- [TASK GOAL]: Please output every line of the material as it stands, without the pictures.
### EXTRACTED RECORDS ###
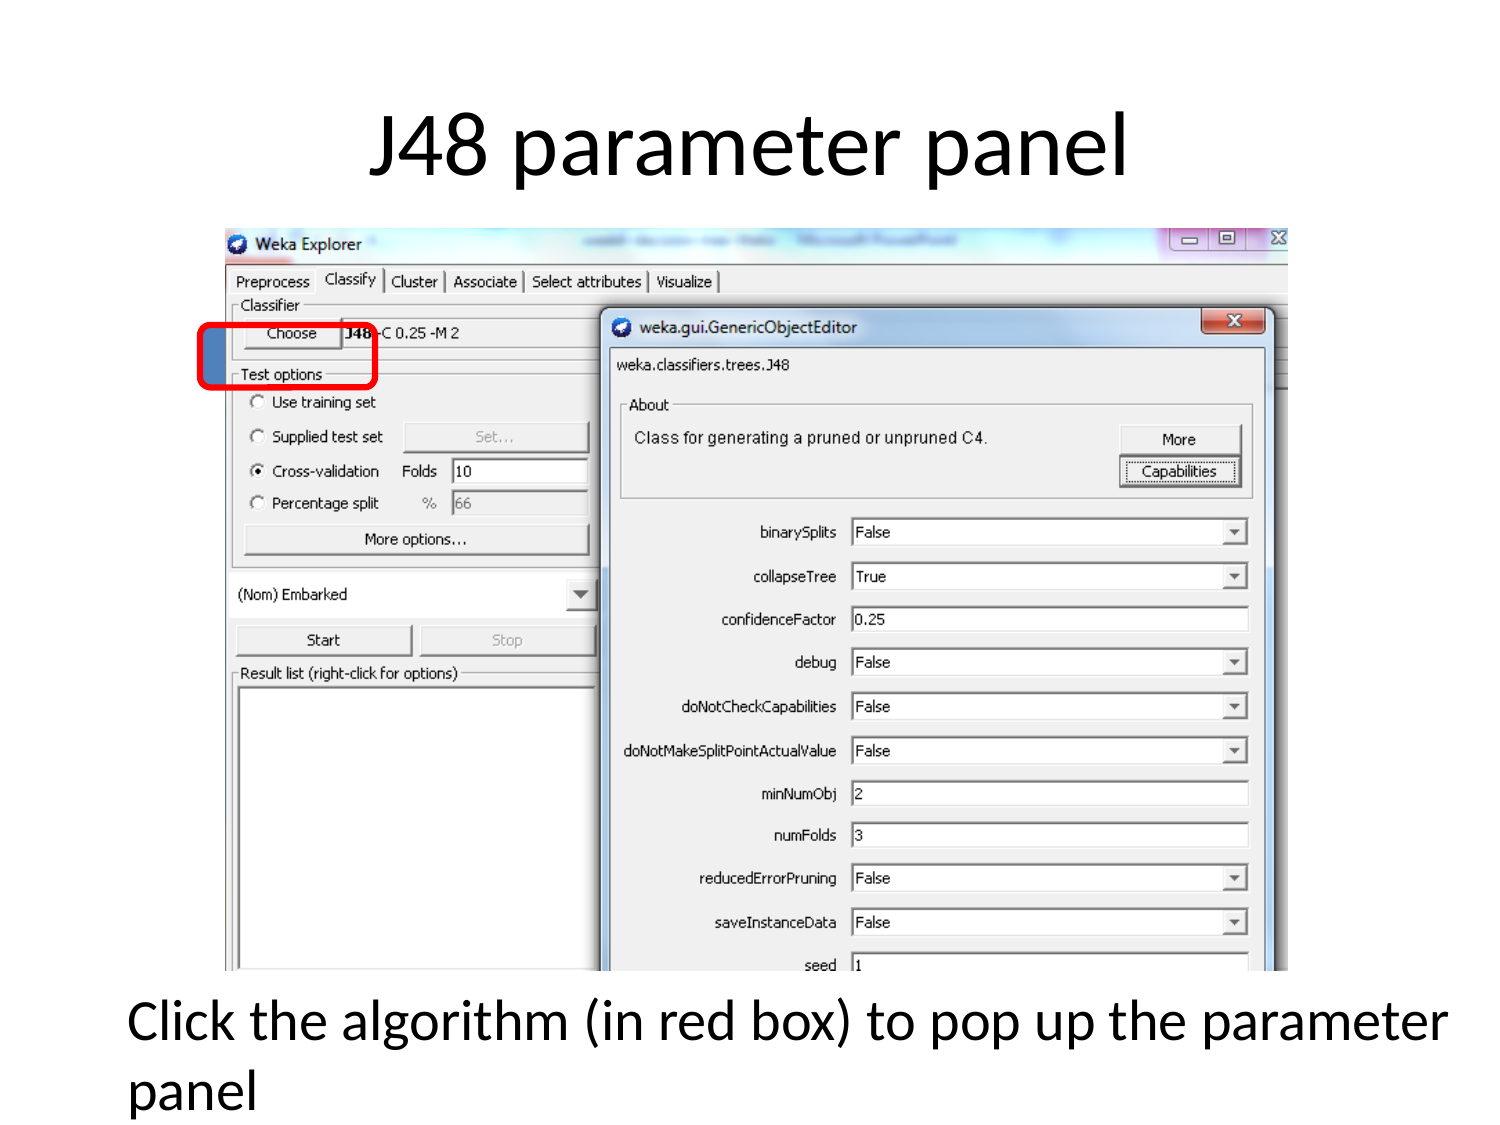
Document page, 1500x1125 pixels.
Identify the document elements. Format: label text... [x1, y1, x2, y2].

text_box Click the algorithm (in red box) to pop up the parameter panel [112, 974, 1488, 1125]
title J48 parameter panel [75, 45, 1425, 233]
picture [224, 228, 1288, 972]
text_box [197, 322, 219, 390]
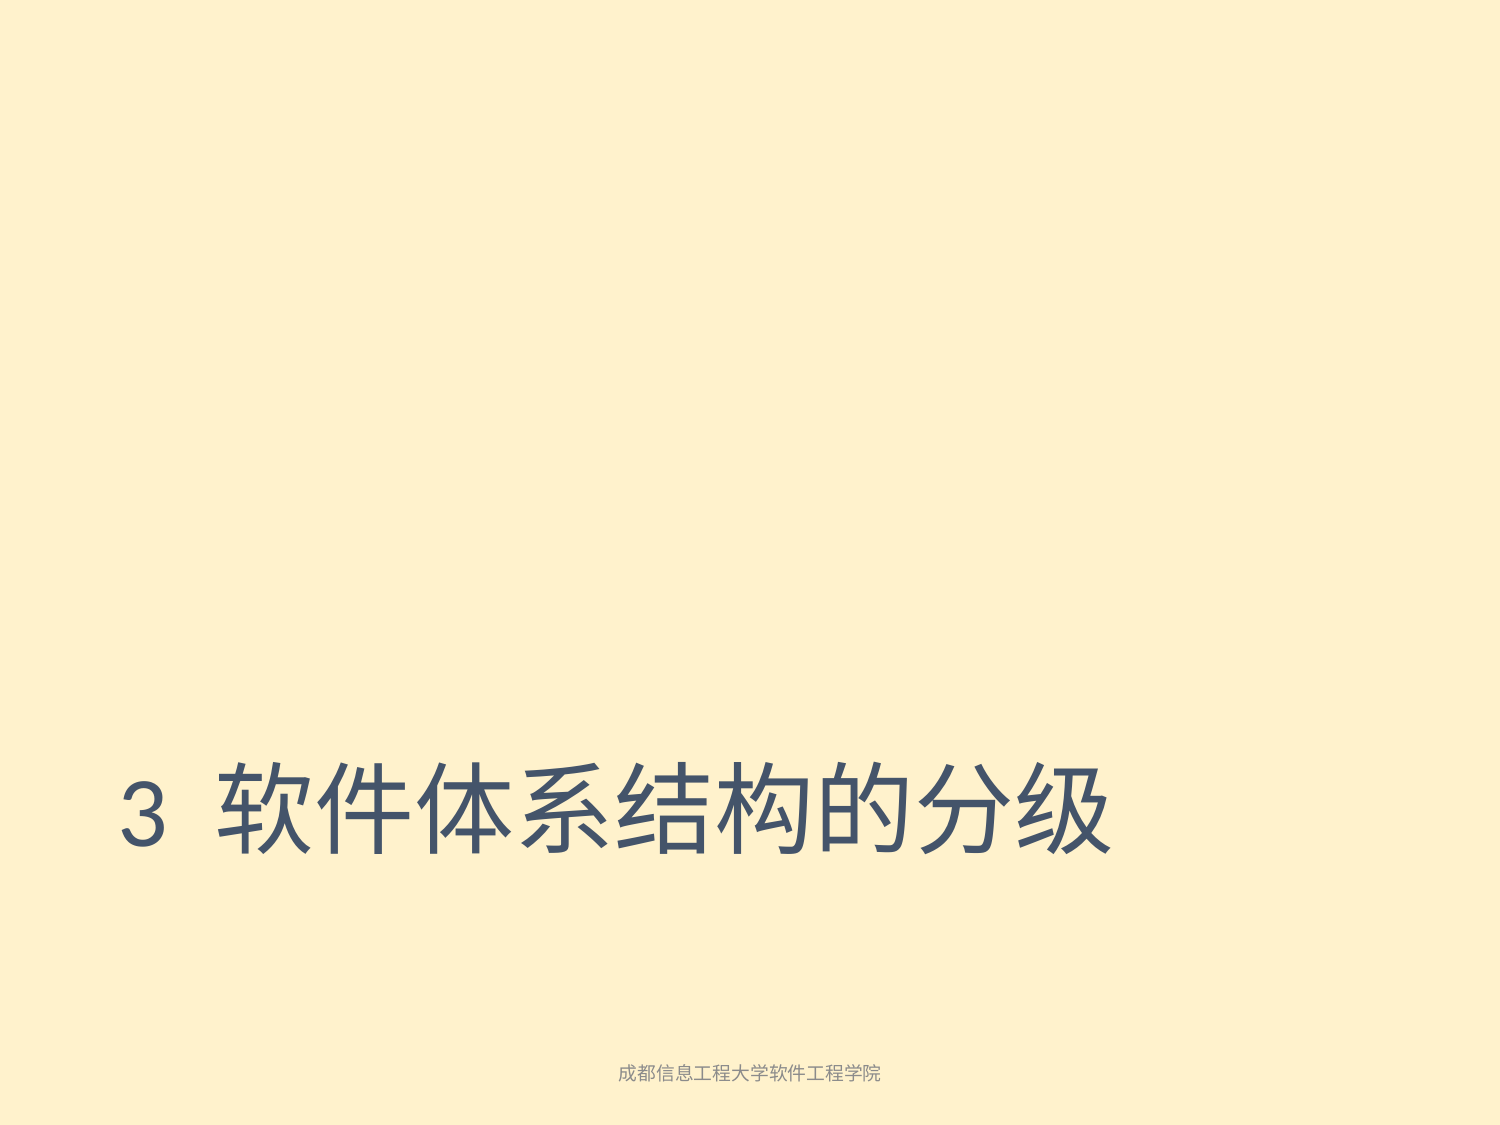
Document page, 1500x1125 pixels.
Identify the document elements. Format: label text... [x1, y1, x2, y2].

footer 成都信息工程大学软件工程学院 [496, 1042, 1004, 1103]
list 3 软件体系结构的分级 [102, 752, 1397, 999]
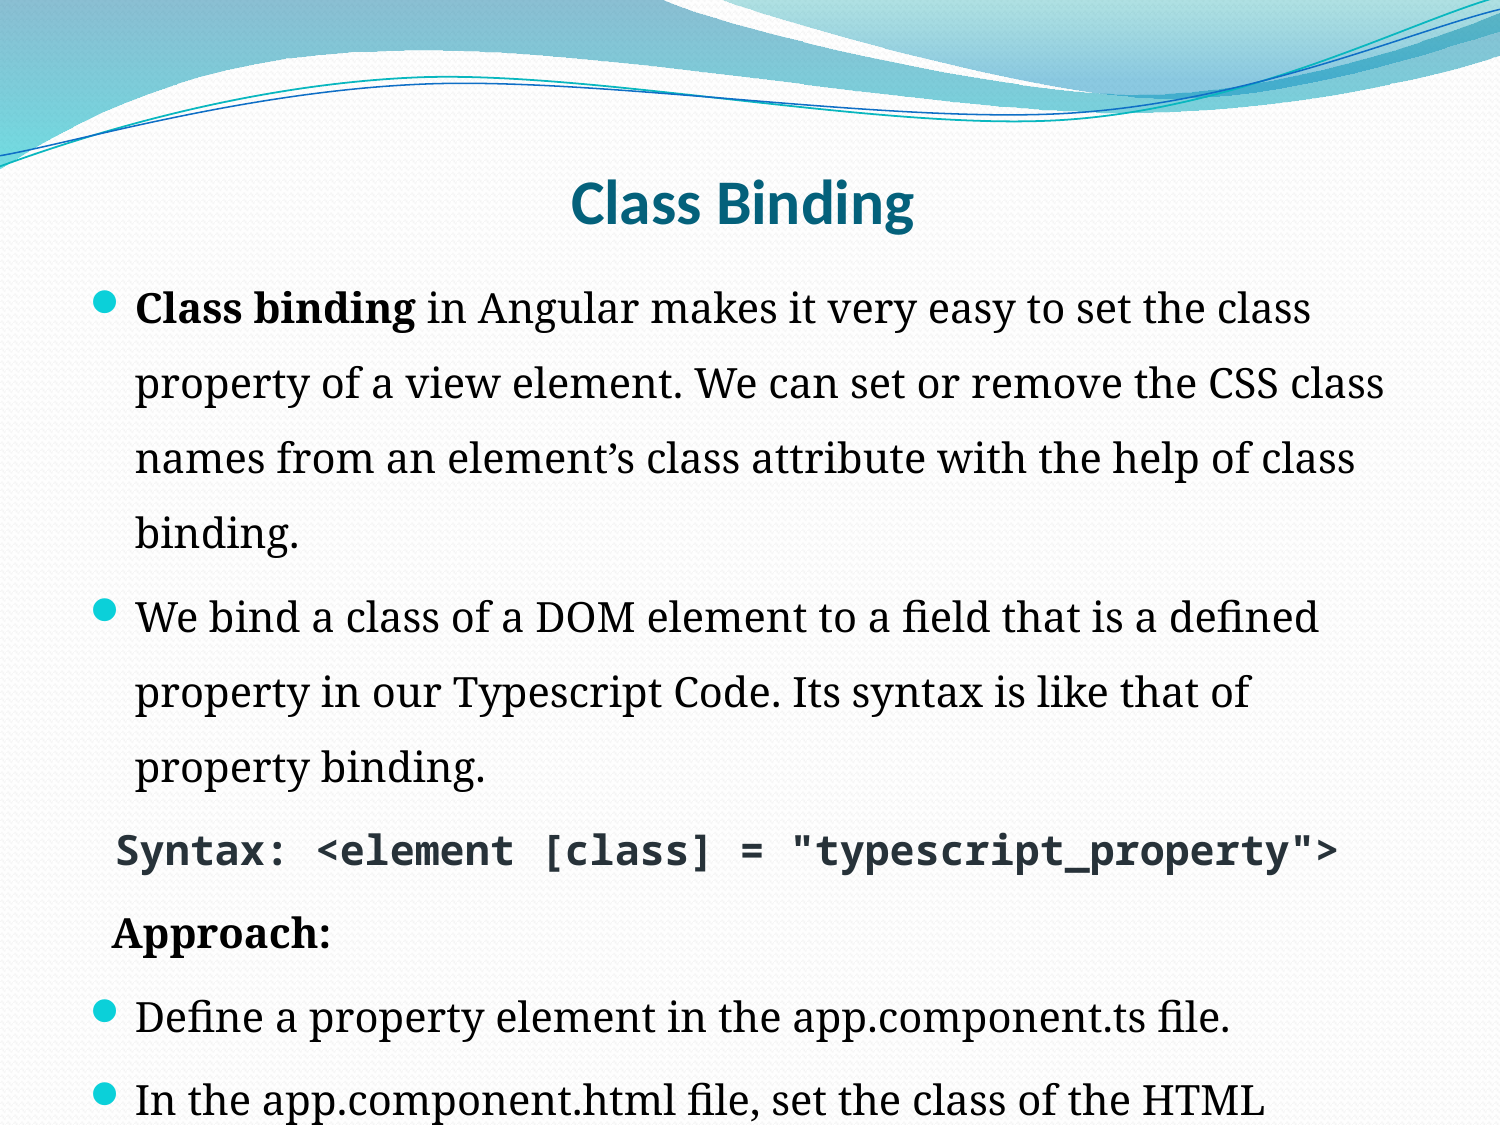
###
- [PROBLEM SOLUTION]:
Document page, 1500x1125 pixels.
Identify the document elements. Format: label text... [x1, y1, x2, y2].

text_box Click the algorithm (in red box) to pop up the parameter panel [112, 974, 1488, 1125]
title J48 parameter panel [75, 45, 1425, 233]
picture [224, 228, 1288, 972]
text_box [197, 322, 219, 390]
Document page, 1500x1125 pixels.
Identify the document elements. Format: label text... [x1, y1, x2, y2].

footer 成都信息工程大学软件工程学院 [496, 1042, 1004, 1103]
list 3 软件体系结构的分级 [102, 752, 1397, 999]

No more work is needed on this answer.